→ Problem details:
Images within the entries are to be omitted; the remainder must be reproduced exactly.
#### Data
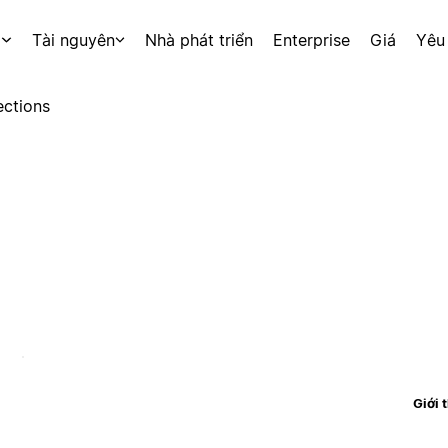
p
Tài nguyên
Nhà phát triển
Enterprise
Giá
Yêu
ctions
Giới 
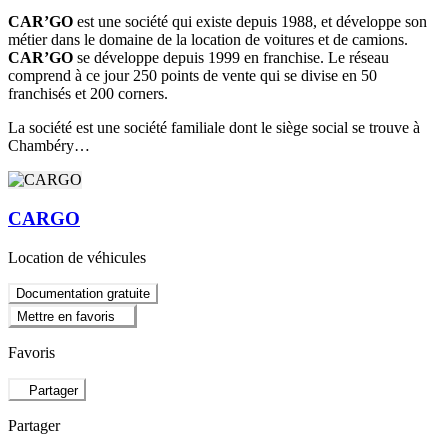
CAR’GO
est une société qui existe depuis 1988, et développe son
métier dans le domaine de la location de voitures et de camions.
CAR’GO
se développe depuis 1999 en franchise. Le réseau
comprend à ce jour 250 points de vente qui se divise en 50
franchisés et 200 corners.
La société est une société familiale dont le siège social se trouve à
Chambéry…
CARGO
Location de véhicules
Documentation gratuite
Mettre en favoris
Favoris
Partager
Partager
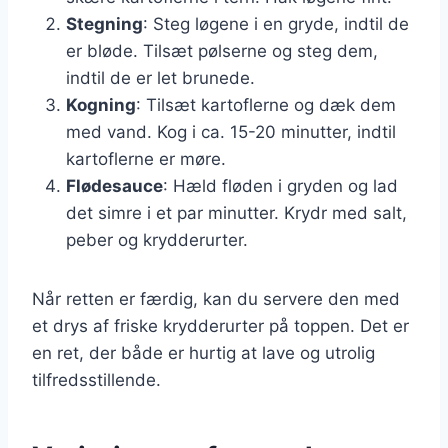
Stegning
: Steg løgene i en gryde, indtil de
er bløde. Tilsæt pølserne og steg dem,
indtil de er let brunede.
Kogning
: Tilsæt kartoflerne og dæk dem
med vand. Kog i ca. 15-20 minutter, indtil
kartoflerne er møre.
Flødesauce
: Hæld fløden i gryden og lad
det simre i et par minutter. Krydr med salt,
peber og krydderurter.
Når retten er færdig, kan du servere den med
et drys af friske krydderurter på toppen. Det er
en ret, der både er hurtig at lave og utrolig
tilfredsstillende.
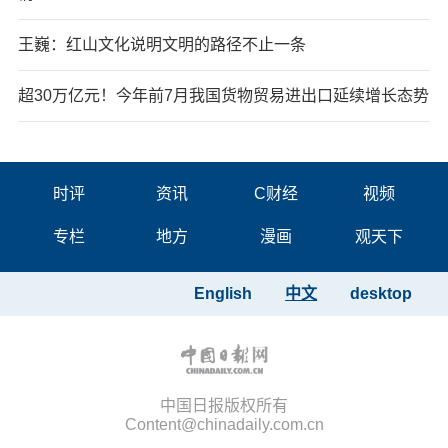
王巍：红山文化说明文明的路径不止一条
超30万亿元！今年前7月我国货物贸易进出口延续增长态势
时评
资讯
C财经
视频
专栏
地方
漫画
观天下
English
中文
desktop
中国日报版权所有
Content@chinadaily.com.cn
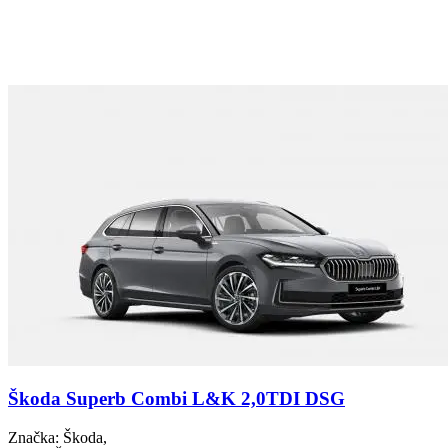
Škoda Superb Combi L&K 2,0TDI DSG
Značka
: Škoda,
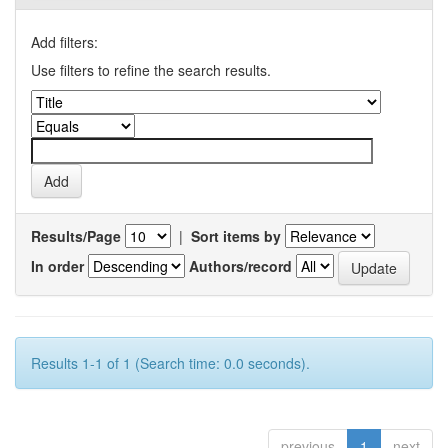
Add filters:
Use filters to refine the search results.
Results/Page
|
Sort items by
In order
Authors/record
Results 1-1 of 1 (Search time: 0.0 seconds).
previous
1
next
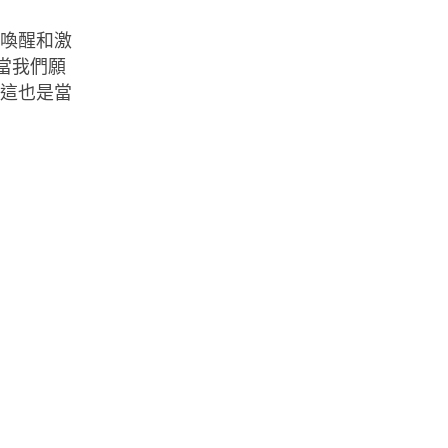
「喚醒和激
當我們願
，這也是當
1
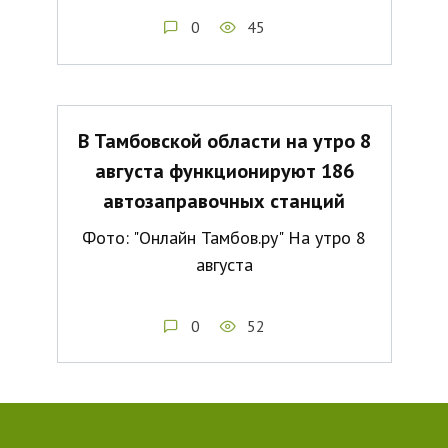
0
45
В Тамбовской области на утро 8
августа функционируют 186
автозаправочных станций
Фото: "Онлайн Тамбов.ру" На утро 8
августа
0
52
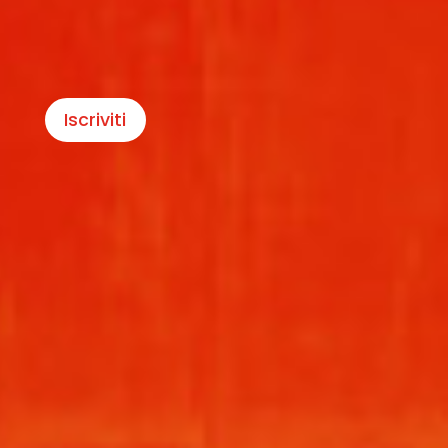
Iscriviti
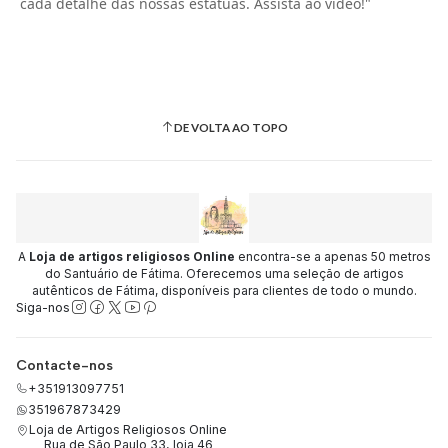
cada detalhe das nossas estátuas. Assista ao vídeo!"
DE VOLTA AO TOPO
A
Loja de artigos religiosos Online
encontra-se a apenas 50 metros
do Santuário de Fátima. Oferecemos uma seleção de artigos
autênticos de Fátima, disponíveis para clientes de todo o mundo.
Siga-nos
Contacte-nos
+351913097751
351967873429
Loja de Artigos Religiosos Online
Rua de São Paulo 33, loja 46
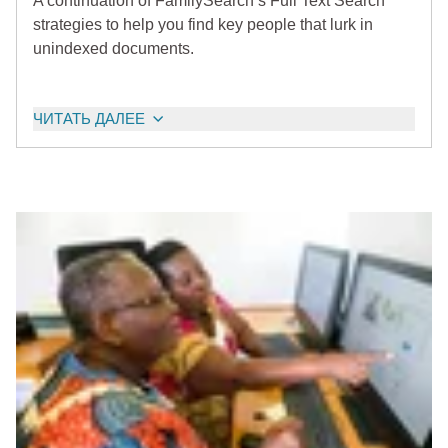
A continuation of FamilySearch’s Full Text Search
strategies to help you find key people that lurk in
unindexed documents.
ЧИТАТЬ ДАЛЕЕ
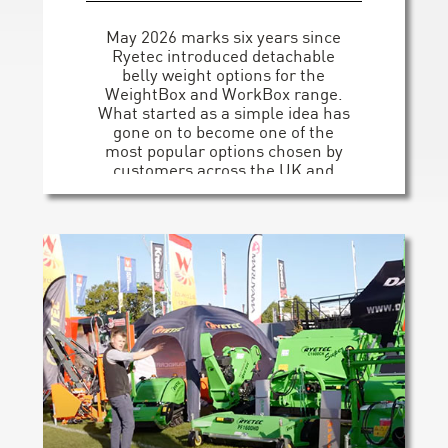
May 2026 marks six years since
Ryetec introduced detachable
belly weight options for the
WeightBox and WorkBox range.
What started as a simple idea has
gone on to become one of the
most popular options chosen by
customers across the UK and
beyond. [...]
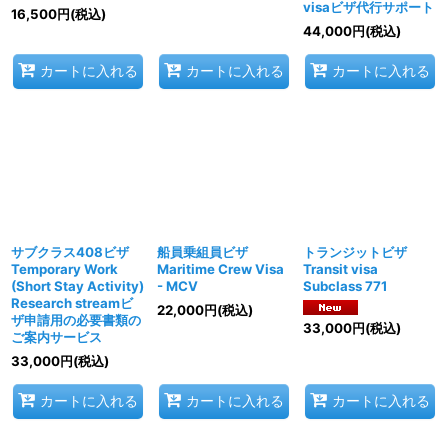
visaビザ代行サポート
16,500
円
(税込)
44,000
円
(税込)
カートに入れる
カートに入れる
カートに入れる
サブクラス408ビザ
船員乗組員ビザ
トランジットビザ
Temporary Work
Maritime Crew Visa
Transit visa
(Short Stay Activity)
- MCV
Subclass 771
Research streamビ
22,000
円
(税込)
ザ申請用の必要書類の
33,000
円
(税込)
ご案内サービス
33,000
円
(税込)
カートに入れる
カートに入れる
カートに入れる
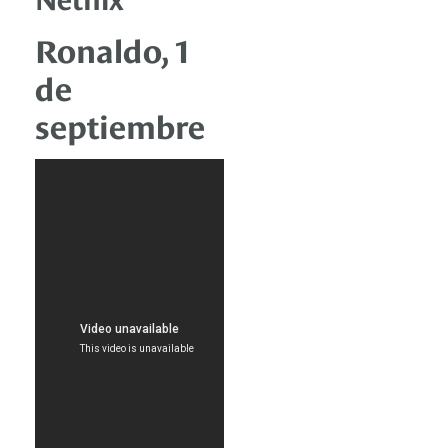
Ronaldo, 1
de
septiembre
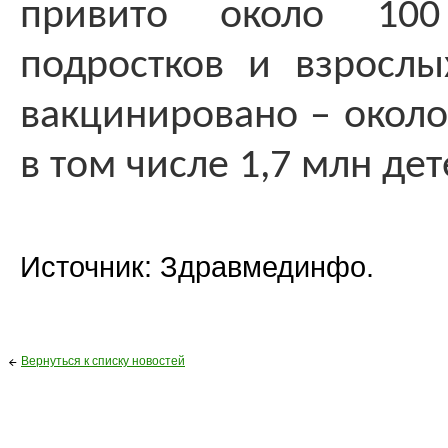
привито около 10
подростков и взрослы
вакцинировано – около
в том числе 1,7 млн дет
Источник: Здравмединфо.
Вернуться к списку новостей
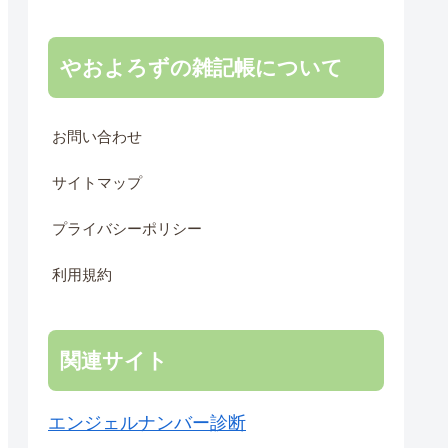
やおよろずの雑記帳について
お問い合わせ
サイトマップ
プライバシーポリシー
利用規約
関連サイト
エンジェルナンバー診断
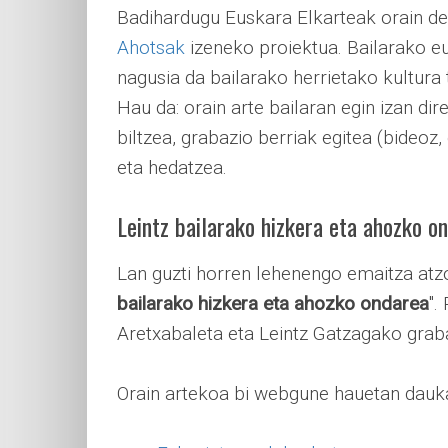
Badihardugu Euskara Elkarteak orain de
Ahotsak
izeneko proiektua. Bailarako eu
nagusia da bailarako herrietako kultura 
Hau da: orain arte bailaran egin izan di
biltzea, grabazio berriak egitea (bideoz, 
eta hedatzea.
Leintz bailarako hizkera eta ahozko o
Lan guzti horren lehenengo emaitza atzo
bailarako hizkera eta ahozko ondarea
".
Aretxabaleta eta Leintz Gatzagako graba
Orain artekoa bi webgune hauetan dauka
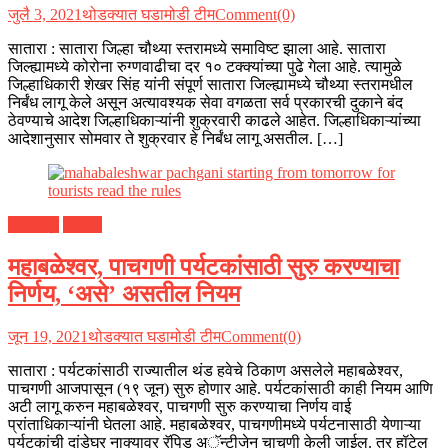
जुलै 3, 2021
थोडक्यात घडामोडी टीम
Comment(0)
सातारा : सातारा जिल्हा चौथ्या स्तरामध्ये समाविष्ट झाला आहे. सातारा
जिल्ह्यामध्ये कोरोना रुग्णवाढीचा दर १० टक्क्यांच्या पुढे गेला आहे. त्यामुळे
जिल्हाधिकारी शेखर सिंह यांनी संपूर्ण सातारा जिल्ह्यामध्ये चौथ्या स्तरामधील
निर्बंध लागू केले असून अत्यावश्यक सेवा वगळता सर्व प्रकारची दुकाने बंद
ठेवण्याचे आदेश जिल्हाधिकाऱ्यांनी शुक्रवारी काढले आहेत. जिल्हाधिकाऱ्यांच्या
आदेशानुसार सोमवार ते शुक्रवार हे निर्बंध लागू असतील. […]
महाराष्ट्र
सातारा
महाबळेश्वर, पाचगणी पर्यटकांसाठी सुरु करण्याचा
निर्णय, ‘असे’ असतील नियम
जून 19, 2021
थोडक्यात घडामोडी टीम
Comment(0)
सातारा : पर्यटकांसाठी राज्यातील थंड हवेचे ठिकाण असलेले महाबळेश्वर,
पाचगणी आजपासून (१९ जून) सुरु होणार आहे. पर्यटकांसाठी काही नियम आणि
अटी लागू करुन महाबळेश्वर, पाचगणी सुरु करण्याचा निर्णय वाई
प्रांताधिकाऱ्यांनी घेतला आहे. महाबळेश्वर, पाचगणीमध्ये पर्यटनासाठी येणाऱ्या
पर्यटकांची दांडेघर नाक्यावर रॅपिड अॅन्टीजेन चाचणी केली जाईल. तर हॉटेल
########
→ Finished exercise:
p
Tài nguyên
Nhà phát triển
Enterprise
Giá
Yêu
ctions
Giới 
CAR’GO
est une société qui existe depuis 1988, et développe son
métier dans le domaine de la location de voitures et de camions.
CAR’GO
se développe depuis 1999 en franchise. Le réseau
comprend à ce jour 250 points de vente qui se divise en 50
franchisés et 200 corners.
La société est une société familiale dont le siège social se trouve à
Chambéry…
CARGO
Location de véhicules
Documentation gratuite
Mettre en favoris
Favoris
Partager
Partager
Stegning
: Steg løgene i en gryde, indtil de
er bløde. Tilsæt pølserne og steg dem,
indtil de er let brunede.
Kogning
: Tilsæt kartoflerne og dæk dem
med vand. Kog i ca. 15-20 minutter, indtil
kartoflerne er møre.
Flødesauce
: Hæld fløden i gryden og lad
det simre i et par minutter. Krydr med salt,
peber og krydderurter.
Når retten er færdig, kan du servere den med
et drys af friske krydderurter på toppen. Det er
en ret, der både er hurtig at lave og utrolig
tilfredsstillende.
王巍：红山文化说明文明的路径不止一条
超30万亿元！今年前7月我国货物贸易进出口延续增长态势
时评
资讯
C财经
视频
专栏
地方
漫画
观天下
English
中文
desktop
中国日报版权所有
Content@chinadaily.com.cn
Škoda Superb Combi L&K 2,0TDI DSG
Značka
: Škoda,
Add filters:
Use filters to refine the search results.
Results/Page
|
Sort items by
In order
Authors/record
Results 1-1 of 1 (Search time: 0.0 seconds).
previous
1
next
「喚醒和激
當我們願
，這也是當
1
0
45
В Тамбовской области на утро 8
августа функционируют 186
автозаправочных станций
Фото: "Онлайн Тамбов.ру" На утро 8
августа
0
52
Iscriviti
cada detalhe das nossas estátuas. Assista ao vídeo!"
DE VOLTA AO TOPO
A
Loja de artigos religiosos Online
encontra-se a apenas 50 metros
do Santuário de Fátima. Oferecemos uma seleção de artigos
autênticos de Fátima, disponíveis para clientes de todo o mundo.
Siga-nos
Contacte-nos
+351913097751
351967873429
Loja de Artigos Religiosos Online
Rua de São Paulo 33, loja 46
A continuation of FamilySearch’s Full Text Search
strategies to help you find key people that lurk in
unindexed documents.
ЧИТАТЬ ДАЛЕЕ
May 2026 marks six years since
Ryetec introduced detachable
belly weight options for the
WeightBox and WorkBox range.
What started as a simple idea has
gone on to become one of the
most popular options chosen by
customers across the UK and
beyond. [...]
visaビザ代行サポート
16,500
円
(税込)
44,000
円
(税込)
カートに入れる
カートに入れる
カートに入れる
サブクラス408ビザ
船員乗組員ビザ
トランジットビザ
Temporary Work
Maritime Crew Visa
Transit visa
(Short Stay Activity)
- MCV
Subclass 771
Research streamビ
22,000
円
(税込)
ザ申請用の必要書類の
33,000
円
(税込)
ご案内サービス
33,000
円
(税込)
カートに入れる
カートに入れる
カートに入れる
Ronaldo, 1
de
septiembre
привито около 10
подростков и взрослы
вакцинировано – около
в том числе 1,7 млн дет
Источник: Здравмединфо.
Вернуться к списку новостей
やおよろずの雑記帳について
お問い合わせ
サイトマップ
プライバシーポリシー
利用規約
関連サイト
エンジェルナンバー診断
Badihardugu Euskara Elkarteak orain de
Ahotsak
izeneko proiektua. Bailarako eu
nagusia da bailarako herrietako kultura 
Hau da: orain arte bailaran egin izan di
biltzea, grabazio berriak egitea (bideoz, 
eta hedatzea.
Leintz bailarako hizkera eta ahozko o
Lan guzti horren lehenengo emaitza atzo
bailarako hizkera eta ahozko ondarea
".
Aretxabaleta eta Leintz Gatzagako graba
Orain artekoa bi webgune hauetan dauka
जुलै 3, 2021
थोडक्यात घडामोडी टीम
Comment(0)
सातारा : सातारा जिल्हा चौथ्या स्तरामध्ये समाविष्ट झाला आहे. सातारा
जिल्ह्यामध्ये कोरोना रुग्णवाढीचा दर १० टक्क्यांच्या पुढे गेला आहे. त्यामुळे
जिल्हाधिकारी शेखर सिंह यांनी संपूर्ण सातारा जिल्ह्यामध्ये चौथ्या स्तरामधील
निर्बंध लागू केले असून अत्यावश्यक सेवा वगळता सर्व प्रकारची दुकाने बंद
ठेवण्याचे आदेश जिल्हाधिकाऱ्यांनी शुक्रवारी काढले आहेत. जिल्हाधिकाऱ्यांच्या
आदेशानुसार सोमवार ते शुक्रवार हे निर्बंध लागू असतील. […]
महाराष्ट्र
सातारा
महाबळेश्वर, पाचगणी पर्यटकांसाठी सुरु करण्याचा
निर्णय, ‘असे’ असतील नियम
जून 19, 2021
थोडक्यात घडामोडी टीम
Comment(0)
सातारा : पर्यटकांसाठी राज्यातील थंड हवेचे ठिकाण असलेले महाबळेश्वर,
पाचगणी आजपासून (१९ जून) सुरु होणार आहे. पर्यटकांसाठी काही नियम आणि
अटी लागू करुन महाबळेश्वर, पाचगणी सुरु करण्याचा निर्णय वाई
प्रांताधिकाऱ्यांनी घेतला आहे. महाबळेश्वर, पाचगणीमध्ये पर्यटनासाठी येणाऱ्या
पर्यटकांची दांडेघर नाक्यावर रॅपिड अॅन्टीजेन चाचणी केली जाईल. तर हॉटेल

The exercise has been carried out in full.